§ Text excerpt
___

# MTB shoe good for hike-a-bike



## William_Cannon (May 5, 2009)

Any recs on a shoe that won't fall apart from hike-a-bike and potentially have some traction on rocks and roots? Besides that I'm just looking for velcro straps and something sub $100-$150


----------



## Shalom (Nov 7, 2008)

Cleat compatible or flats?

If cleat, then the Specialized Rime might be worth a look. Vibram sole, so tacky and good traction and still seems relatively stiff for a shoe that is capable of being walked in.


----------



## Mtn-Rider (May 21, 2010)

If they exist I haven't found them yet, so far Lake Cyclcing Shoes with Vibram soles have worked great. Unfortunately, they don't compare to what real hiking boots can do.

For serious hikes this also works:


----------



## William_Cannon (May 5, 2009)

Shalom said:


> Cleat compatible or flats?
> 
> If cleat, then the Specialized Rime might be worth a look. Vibram sole, so tacky and good traction and still seems relatively stiff for a shoe that is capable of being walked in.


Yes, SPDs. Sorry, I forget not everyone rides clipless.


----------



## edubfromktown (Sep 7, 2010)

Hike a bike SPD shoe: Shimano m086 (discontinued so you prolly have to get m087 unless you can score a pair of the old ones off Nashbar/eBay, etc.). I have a pair of SIDI Dominator 5's as well and while they are very light and fit my foot well, they totally SUCK for hike a bike. 

Hike a bike SPD boot: Lake MX-140. Awesome for repelling water though not as warm as the big 'n clunky MXZ302's


----------



## lone ranger nh (Oct 19, 2011)

i like my shimano SH-MT53. rubber sole, good grip on rocks, easy to walk and hike in, but also stiff for pedaling. i find them really comfortable as well. these shoes have taken a beating, so far no rips, tears, stitching coming undone, or sole coming off. i get them wet all the time, do trail work, hike a bike. got 2 seasons on these, couldn't be happier. they are a lace up with 1 velcrostrap.


----------



## slocaus (Jul 21, 2005)

lone ranger nh said:


> i like my shimano SH-MT53. rubber sole, good grip on rocks, easy to walk and hike in, but also stiff for pedaling. i find them really comfortable as well. these shoes have taken a beating, so far no rips, tears, stitching coming undone, or sole coming off. i get them wet all the time, do trail work, hike a bike. got 2 seasons on these, couldn't be happier. they are a lace up with 1 velcrostrap.


Yes good! I have a pair with 3 years use, 2 sets of laces, and still no tears, scuffs, etc. Soles show little wear.


----------



## STT GUY (May 19, 2009)

Im going to second the Lake products. They are good, durable and priced right at under a hundred.

Only thing I do is glue the soles with shoe goop if I tear a lug. I get about a year out of a pair, and thats well over 200 rides.


----------



## RenoRacing (Aug 12, 2010)

___

§ Excerpted records

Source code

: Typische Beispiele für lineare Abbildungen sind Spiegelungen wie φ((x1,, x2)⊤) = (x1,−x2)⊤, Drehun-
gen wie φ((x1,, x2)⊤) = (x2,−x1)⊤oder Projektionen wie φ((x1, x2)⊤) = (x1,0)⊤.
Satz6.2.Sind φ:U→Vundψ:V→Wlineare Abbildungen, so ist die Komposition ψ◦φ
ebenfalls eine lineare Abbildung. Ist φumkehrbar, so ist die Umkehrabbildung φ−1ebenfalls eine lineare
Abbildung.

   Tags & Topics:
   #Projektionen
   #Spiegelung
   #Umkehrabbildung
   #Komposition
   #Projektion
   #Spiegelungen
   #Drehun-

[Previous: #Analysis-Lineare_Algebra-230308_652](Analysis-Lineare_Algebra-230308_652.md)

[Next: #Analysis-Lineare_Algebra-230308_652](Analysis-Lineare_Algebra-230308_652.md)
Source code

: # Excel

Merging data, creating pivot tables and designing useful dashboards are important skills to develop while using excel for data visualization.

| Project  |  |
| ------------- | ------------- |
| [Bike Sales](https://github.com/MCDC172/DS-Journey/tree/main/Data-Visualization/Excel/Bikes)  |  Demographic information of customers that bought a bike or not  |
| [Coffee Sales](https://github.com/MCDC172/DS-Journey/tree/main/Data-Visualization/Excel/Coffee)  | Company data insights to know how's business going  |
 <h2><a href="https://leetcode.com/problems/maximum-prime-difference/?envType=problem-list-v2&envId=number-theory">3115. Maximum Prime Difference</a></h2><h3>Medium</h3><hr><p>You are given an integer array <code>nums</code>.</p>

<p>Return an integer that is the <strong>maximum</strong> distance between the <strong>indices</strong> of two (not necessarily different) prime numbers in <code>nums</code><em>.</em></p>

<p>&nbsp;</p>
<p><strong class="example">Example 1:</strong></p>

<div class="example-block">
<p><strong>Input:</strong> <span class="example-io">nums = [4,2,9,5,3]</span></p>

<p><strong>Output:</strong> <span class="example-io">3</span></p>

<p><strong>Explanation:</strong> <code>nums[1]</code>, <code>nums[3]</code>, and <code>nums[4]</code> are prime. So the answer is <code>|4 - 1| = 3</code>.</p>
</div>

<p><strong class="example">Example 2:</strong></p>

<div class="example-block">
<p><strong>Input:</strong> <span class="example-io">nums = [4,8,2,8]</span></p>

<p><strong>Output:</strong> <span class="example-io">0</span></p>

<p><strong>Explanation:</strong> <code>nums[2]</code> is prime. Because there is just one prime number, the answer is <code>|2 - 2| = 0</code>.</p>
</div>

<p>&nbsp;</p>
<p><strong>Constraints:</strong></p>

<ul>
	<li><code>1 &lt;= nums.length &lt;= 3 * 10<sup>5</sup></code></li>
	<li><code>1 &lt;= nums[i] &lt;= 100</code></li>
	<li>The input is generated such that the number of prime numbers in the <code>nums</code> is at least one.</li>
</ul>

___

§ Activity 1
Swap "Vibram" for "Michelin" in the shoe thread's part that opens with the words containing "## Mtn-Rider (May" and closes with "boots can do.".
§ Activity 2
In the shoe thread, what reason does Shalom give for suggesting the Specialized Rime?
The data has no connection to the forum thread on hike-a-bike shoes.

§ Task answer 1
## Mtn-Rider (May 21, 2010)

If they exist I haven't found them yet, so far Lake Cyclcing Shoes with Michelin soles have worked great. Unfortunately, they don't compare to what real hiking boots can do.

§ Task answer 2
The Rime has a Vibram sole, which makes it tacky with good traction. It also seems relatively stiff for a shoe that can be walked in.